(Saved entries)
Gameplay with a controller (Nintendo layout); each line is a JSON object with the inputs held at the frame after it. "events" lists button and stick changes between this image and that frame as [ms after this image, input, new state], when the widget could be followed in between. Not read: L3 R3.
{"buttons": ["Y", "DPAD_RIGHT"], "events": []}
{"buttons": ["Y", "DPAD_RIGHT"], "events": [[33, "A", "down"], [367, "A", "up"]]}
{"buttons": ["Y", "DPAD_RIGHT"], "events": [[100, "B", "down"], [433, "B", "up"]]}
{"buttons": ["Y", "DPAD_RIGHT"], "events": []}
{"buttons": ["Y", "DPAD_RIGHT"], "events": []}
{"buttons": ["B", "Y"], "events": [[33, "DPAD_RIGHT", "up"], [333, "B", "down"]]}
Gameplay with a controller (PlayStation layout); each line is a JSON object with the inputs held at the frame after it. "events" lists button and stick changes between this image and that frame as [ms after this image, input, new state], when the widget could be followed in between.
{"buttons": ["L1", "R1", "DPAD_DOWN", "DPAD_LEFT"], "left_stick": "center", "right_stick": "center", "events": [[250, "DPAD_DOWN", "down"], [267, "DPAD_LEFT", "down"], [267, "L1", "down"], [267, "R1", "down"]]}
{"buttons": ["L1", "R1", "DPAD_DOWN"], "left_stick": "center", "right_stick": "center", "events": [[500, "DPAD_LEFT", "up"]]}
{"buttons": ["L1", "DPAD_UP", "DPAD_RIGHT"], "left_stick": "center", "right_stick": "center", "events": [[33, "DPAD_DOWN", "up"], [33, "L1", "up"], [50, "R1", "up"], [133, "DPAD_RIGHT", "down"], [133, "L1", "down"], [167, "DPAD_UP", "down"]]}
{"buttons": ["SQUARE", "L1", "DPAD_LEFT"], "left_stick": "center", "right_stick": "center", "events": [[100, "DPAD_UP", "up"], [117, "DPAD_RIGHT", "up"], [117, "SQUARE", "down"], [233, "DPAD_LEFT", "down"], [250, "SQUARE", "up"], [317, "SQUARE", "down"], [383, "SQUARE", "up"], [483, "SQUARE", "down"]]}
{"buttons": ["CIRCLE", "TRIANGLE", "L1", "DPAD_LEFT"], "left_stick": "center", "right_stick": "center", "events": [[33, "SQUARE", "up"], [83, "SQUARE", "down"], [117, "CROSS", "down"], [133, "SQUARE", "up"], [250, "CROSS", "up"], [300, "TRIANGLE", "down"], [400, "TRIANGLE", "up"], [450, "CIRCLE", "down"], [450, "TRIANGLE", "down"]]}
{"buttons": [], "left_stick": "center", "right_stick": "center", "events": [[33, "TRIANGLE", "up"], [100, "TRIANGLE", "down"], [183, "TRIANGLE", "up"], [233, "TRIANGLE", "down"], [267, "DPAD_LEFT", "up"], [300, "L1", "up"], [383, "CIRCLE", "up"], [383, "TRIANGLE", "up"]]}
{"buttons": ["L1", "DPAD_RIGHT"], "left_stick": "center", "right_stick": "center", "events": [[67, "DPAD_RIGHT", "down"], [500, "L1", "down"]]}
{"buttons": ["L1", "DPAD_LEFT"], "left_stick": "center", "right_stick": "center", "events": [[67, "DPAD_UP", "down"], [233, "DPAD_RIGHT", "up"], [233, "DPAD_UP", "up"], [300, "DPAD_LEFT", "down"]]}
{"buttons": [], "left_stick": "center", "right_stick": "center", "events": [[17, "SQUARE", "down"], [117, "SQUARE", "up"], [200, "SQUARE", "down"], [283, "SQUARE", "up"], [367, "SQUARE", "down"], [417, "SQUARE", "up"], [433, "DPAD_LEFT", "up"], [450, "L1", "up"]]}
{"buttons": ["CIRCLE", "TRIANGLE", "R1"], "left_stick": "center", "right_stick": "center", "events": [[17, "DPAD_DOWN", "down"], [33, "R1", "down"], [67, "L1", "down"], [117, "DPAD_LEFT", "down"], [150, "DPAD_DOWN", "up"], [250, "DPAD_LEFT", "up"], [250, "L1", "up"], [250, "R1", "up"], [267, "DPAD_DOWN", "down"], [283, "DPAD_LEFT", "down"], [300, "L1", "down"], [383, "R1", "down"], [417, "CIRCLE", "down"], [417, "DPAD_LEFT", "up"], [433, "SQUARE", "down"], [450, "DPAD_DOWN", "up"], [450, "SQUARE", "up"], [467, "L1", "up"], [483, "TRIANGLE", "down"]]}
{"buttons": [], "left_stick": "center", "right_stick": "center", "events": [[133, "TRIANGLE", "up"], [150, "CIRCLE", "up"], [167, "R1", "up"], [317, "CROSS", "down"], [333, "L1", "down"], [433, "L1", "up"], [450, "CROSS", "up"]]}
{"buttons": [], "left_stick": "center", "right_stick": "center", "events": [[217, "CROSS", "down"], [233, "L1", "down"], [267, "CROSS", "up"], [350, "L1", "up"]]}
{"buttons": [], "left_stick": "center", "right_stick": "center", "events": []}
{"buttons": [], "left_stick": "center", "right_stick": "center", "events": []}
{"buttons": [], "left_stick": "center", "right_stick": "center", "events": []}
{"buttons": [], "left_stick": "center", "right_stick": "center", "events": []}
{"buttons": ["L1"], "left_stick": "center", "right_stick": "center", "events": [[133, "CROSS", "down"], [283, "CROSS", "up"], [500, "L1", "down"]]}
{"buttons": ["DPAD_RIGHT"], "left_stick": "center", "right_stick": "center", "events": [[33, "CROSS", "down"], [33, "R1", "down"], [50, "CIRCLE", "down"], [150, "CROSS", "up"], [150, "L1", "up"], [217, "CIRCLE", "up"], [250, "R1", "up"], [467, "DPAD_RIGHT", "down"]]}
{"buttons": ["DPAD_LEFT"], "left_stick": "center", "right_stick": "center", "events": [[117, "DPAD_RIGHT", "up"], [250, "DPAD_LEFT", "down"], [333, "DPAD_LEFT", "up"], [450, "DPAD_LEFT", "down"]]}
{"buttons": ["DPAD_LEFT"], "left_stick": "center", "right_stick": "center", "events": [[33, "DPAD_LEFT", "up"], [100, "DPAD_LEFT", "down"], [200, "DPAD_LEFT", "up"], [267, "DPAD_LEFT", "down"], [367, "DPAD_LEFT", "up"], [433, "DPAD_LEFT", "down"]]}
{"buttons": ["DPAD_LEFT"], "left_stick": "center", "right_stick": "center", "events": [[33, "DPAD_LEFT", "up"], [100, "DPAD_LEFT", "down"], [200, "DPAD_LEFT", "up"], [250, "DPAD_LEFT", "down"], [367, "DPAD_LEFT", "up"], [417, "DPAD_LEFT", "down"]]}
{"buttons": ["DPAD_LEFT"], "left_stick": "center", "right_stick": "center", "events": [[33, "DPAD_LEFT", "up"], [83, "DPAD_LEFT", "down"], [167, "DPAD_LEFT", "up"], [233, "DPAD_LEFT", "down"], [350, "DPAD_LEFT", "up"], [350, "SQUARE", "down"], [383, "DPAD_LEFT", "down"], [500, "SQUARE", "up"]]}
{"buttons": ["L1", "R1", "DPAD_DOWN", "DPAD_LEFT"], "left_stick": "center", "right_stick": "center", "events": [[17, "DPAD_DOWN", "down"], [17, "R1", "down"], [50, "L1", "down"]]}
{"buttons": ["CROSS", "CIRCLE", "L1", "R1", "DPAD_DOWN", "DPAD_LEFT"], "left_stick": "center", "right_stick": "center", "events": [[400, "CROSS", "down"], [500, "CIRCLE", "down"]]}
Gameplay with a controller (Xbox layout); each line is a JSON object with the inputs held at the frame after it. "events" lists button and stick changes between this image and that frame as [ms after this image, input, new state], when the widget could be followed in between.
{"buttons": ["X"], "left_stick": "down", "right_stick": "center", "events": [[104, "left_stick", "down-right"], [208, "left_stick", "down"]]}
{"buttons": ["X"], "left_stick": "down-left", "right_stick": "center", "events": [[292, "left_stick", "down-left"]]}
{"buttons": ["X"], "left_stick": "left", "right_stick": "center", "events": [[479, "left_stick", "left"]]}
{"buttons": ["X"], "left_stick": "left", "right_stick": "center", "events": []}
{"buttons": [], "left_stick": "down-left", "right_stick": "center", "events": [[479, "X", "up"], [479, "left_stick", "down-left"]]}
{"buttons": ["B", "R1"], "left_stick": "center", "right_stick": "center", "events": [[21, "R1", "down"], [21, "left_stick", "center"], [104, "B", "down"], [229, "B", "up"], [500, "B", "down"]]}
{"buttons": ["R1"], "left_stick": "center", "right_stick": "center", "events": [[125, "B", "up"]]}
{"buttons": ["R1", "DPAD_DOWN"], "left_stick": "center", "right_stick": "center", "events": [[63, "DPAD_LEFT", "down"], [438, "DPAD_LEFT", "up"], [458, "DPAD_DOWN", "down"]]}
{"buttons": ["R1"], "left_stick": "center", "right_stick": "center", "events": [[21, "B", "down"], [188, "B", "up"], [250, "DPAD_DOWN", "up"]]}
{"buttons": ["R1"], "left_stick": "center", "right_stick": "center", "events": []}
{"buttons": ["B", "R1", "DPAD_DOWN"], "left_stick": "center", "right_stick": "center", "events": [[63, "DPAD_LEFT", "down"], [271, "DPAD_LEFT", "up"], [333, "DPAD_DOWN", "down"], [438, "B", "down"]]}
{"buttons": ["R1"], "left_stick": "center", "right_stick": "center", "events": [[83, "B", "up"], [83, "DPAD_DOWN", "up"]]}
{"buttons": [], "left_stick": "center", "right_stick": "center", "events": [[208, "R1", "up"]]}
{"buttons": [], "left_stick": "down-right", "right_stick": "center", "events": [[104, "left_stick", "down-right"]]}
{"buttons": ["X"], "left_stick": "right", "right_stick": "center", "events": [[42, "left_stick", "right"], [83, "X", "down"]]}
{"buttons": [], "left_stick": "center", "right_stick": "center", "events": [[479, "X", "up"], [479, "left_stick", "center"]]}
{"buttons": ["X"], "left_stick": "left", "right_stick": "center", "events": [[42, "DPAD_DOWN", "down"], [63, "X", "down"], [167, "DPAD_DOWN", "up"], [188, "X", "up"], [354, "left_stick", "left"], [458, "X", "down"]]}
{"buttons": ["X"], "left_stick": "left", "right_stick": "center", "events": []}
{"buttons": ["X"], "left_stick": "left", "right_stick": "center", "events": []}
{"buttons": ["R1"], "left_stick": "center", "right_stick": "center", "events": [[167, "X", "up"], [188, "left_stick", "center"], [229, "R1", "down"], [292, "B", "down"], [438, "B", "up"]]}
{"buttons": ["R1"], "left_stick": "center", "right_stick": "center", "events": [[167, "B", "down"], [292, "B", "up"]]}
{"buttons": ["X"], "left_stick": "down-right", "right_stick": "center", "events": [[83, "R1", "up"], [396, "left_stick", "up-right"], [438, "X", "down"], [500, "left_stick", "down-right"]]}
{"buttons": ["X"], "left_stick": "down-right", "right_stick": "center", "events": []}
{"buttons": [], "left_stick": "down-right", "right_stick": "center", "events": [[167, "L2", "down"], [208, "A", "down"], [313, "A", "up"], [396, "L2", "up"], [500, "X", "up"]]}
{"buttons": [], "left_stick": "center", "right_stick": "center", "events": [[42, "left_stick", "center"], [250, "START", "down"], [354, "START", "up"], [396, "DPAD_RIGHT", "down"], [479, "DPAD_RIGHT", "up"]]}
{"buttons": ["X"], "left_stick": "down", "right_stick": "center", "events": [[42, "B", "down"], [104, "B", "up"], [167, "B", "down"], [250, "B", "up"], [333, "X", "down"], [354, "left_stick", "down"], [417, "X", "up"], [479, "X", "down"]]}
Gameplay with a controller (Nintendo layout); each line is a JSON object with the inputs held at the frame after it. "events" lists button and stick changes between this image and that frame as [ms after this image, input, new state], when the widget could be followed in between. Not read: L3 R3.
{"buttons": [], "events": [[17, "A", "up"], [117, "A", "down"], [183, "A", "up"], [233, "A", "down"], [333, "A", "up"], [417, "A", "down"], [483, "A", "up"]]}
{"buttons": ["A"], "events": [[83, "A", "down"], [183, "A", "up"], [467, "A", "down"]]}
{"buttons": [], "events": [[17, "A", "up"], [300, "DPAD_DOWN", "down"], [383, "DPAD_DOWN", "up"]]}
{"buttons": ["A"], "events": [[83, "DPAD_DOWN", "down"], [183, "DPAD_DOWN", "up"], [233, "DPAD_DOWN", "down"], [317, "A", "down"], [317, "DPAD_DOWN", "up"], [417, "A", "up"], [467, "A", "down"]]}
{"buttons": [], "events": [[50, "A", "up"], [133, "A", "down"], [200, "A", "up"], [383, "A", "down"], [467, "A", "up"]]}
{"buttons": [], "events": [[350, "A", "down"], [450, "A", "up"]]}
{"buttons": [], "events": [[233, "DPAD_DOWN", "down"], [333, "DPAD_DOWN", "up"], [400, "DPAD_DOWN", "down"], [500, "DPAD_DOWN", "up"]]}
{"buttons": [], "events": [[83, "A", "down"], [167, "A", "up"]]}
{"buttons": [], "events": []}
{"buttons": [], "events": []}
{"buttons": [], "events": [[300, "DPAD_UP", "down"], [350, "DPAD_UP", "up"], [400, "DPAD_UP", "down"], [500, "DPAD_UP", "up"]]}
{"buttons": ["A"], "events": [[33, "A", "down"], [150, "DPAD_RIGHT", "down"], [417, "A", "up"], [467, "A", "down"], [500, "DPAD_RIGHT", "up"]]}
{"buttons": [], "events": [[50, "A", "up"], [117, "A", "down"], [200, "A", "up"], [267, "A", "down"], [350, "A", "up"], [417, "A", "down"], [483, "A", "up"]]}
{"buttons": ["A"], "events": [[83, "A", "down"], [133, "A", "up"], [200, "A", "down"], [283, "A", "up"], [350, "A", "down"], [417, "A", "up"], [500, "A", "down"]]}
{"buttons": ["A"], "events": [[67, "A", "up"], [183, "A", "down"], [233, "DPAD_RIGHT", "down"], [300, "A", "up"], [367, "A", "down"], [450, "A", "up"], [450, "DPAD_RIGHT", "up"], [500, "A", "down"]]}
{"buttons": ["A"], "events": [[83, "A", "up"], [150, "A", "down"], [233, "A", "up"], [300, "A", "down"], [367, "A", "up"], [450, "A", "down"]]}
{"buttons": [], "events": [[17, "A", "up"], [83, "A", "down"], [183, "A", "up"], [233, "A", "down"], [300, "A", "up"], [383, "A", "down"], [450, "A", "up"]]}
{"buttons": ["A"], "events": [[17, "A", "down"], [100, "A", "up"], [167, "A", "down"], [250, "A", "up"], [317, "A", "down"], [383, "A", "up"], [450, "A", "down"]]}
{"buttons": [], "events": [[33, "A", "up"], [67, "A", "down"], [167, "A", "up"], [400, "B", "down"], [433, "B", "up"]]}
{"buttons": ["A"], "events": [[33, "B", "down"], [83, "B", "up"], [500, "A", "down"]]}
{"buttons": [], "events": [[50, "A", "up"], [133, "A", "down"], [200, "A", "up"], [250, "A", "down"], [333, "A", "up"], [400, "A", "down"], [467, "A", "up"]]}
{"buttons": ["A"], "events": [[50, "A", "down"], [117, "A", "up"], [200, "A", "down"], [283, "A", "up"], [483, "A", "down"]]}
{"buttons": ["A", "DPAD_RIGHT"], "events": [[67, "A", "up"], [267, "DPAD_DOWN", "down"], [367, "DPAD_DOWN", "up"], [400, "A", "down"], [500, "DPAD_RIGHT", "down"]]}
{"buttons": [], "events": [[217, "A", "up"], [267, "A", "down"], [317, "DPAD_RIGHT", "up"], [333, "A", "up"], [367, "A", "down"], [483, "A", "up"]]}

Problem requirements. Using the records above, report each line that contains the word "when" by copying it.

Answer to this problem.
Gameplay with a controller (Nintendo layout); each line is a JSON object with the inputs held at the frame after it. "events" lists button and stick changes between this image and that frame as [ms after this image, input, new state], when the widget could be followed in between. Not read: L3 R3.
Gameplay with a controller (PlayStation layout); each line is a JSON object with the inputs held at the frame after it. "events" lists button and stick changes between this image and that frame as [ms after this image, input, new state], when the widget could be followed in between.
Gameplay with a controller (Xbox layout); each line is a JSON object with the inputs held at the frame after it. "events" lists button and stick changes between this image and that frame as [ms after this image, input, new state], when the widget could be followed in between.
Gameplay with a controller (Nintendo layout); each line is a JSON object with the inputs held at the frame after it. "events" lists button and stick changes between this image and that frame as [ms after this image, input, new state], when the widget could be followed in between. Not read: L3 R3.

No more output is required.